Tuesday, July 29, 2008

Schizophrenia Not Allowed

One of the interesting realizations along my journey has been how schizophrenic the traditional views of God, His Word, and His Ways tends to become.One is the way we tend to look at the Old Testament and the New Testament in different ways. While there are more ways we look at the front and back of the Bible with differing views, this only deals with one particular aspect of our perception.

It occured to me that we tend to look at the Old Testament as stories holding truth about what we should and should not do as God's people, but we tend to look at the New Testament as primarily a record of what we should do. It's like we turn the magic page between old and new and the very nature of the complete story changes.

I remember one of the major themes of the Old Testament is the fickleness of the God's people. Story after story after story details how the people of God ride the roller coaster of loving God and following Him and then ignoring God and going their own way; or worse yet intermixing the ways of God with the ways of the God-less.

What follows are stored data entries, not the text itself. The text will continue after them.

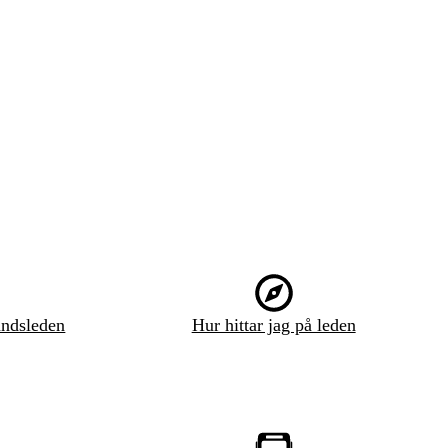
ndsleden
Hur hittar jag på leden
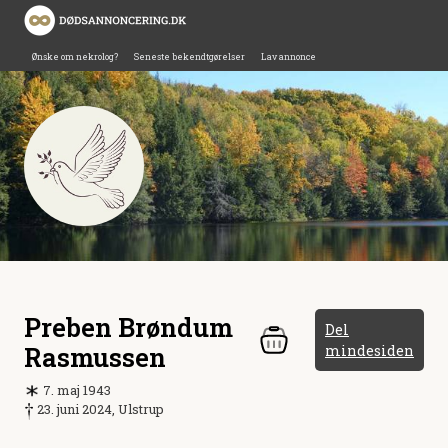
Ønske om nekrolog?
Seneste bekendtgørelser
Lav annonce
Preben Brøndum
Del
Rasmussen
mindesiden
7. maj 1943
23. juni 2024, Ulstrup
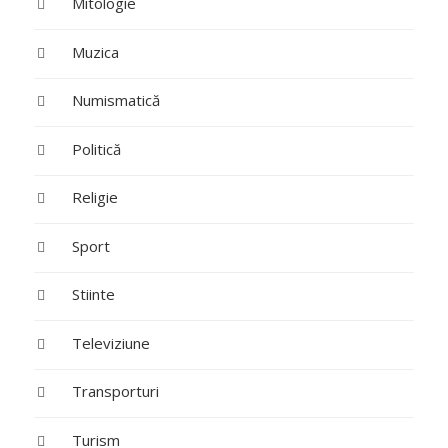
Mitologie
Muzica
Numismatică
Politică
Religie
Sport
Stiinte
Televiziune
Transporturi
Turism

Wouldn't it make sense that this theme played out throughout the entire record of God's redeeming work? Or did that propensity for man going his own way magically disappear between Malachi and Matthew? I'm beginning to realize that the theme indeed continues as we see the closest followers of Jesus, after the resurrection, return to fishing where Jesus finds them and puts them back on the right path (sound like an Old Testament theme to you?). Then there's the page turn between John and Acts. The very first act in the "church age" was for the closest followers of Jesus to create the first nominating committee and "throw the dice" to determine who should replace Judas among the twelve. (I personally believe this was taking matters into their own hands as we later see God replace Judas with Paul; His work, His time, His way vs our work for Him, our way, our timing)

Where did the disciples see this method of determining the will of God? Do we have record of them sitting under a tree or beside a road with Jesus during the three years they were with him so they would know where to go and what to do? Some have challenged my interpretation by pointing out that Jesus was filled with the Spirit and was able to hear the voice of His Father that way, while the disciples at this point had not received the gift of the Spirit so they had to use another method. Again, I don't see Jesus instructing them to do that or showing them how in the record we have of His time with them.

I would cite more examples, but that would incite a riot here and I'm not after that. What I'm trying to do from this point forward is test everything I see in the New Testament (as well as the Old) against what I see Jesus doing and what I hear Jesus saying in the record of His time here among us. If there's a difference between what Jesus said and did, it leaves room for considering if that was something we've added to what Jesus and His Father intended.

So, to me, this thread of the fickleness of God's people continues throughout the story. So where are the turns back to the old ways? What events in Matthew-Revelation are the record of God's people returning to old ways instead of following the new way Jesus showed and left them? What pieces of an old way of life do we live out today because "it's in the New Testament" even though it's in there to show that even after Christ's sacrifice for us was fulfilled we still battle with the draw to our old ways of unbelief? At least I'm watching for those now as I read the New Testament too.